Emiliano Huet-Vaughn, a second-year Economics Ph.D. student who co-authored the bill, said that Israel had been used as a case study to highlight the ethics violations being committed by its government on Palestinian settlements. 

“What about the war crimes in other countries—China, Sudan, Afghanistan?” Cohen asked. “They are trying to make it about war crimes but it’s not about war crimes. If they cared about war crimes then the bill would have mentioned other countries. They are trying to dissolve the State of Israel.” 

Oatfield said that the ASUC senate has a long history of taking strong action to divest funds from countries involved in war crimes. 

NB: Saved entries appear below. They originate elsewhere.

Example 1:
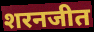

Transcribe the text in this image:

शरनजीत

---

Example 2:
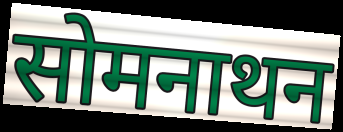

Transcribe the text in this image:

सोमनाथन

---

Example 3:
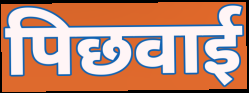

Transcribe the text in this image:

पिछवाई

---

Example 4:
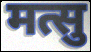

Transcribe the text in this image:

मत्सु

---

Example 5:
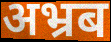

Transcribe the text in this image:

अभ्रब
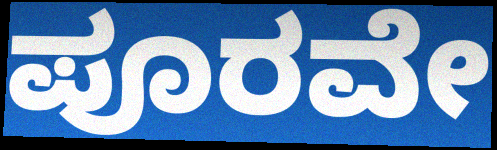
ಪೂರವೇ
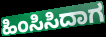
ಹಿಂಸಿಸಿದಾಗ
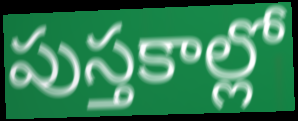
పుస్తకాల్లో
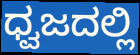
ಧ್ವಜದಲ್ಲಿ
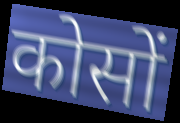
कोसों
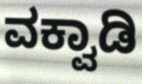
ವಕ್ವಾಡಿ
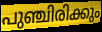
പുഞ്ചിരിക്കും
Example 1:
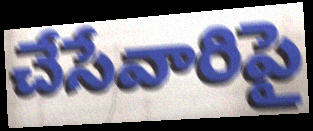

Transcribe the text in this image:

చేసేవారిపై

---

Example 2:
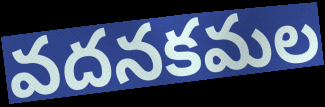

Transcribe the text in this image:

వదనకమల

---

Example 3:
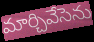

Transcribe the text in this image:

మార్చివేసెను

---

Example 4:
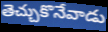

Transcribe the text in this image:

“We have singled out Sudan, we have singled out South Africa in the past,” said Huet-Vaughn. “It’s our job to condemn unethical treatment. We want to make a statement about what can be done with student government funds. But the more significant thing is we don’t want our university to support war crimes.” 

The bill specifically calls for ASUC and UC to stop investing in two American companies—General Electric and United Technologies—which are providing Israel with weapons.  

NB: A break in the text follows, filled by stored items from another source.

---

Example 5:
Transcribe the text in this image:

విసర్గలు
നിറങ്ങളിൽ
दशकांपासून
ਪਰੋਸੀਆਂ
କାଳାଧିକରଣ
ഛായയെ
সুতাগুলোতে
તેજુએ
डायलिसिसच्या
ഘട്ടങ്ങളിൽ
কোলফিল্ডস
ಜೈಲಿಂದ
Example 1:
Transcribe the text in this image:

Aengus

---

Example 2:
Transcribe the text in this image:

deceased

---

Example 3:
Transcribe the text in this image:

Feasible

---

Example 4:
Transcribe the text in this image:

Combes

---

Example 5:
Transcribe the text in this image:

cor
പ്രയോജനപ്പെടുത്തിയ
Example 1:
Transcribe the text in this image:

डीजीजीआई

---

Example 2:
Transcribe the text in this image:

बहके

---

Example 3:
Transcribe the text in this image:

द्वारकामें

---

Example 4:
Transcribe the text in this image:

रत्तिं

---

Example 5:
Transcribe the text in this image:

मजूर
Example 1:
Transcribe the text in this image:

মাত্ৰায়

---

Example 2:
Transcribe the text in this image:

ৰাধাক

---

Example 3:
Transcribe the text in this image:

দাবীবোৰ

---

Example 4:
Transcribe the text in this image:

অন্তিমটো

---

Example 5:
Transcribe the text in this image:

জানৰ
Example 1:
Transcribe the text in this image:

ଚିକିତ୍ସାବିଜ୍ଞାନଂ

Oatfield said that although the bill is focused on conflicts in Israel, it also asks the ASUC to create a commission which will investigate war crimes in Morocco and Saudi Arabia. 

“The immediate action is pertaining to two companies, but it also has long-term goals,” Oatfield said. 

E-mails supporting or denouncing the senate’s action started flying about right after the final vote, with author and Harvard law professor Alan Dershowitz being one of the first to issue a statement. 

“Divesting from Israel is immoral, bigoted and if done by a state university illegal,” Dershowitz said. “It encourages terrorism and discourages peace. Any university that would actually divest from Israel will be subjected to countermeasures—financial, legal, academic and political. We will fight back against this selective bigotry that hurts the good name of the University of California. This misuse of the university’s name does not represent the views of students, faculty, alumni and other constituents of the greater Berkeley community. Instead it represents the hijacking of the university for improper ideological purposes. It must be rejected immediately and categorically.” 

The international pro-Israel advocacy organization StandWithUs called the bill “misguided.” 

Pro-divestment Berkeley residents who attended the meeting congratulated each other with celebratory messages. 

One e-mail called it a “substantial victory,” while another called it a “historic occasion.” 

Huet-Vaughn said that the bill would prohibit ASUC funds from going toward the two American companies with immediate effect.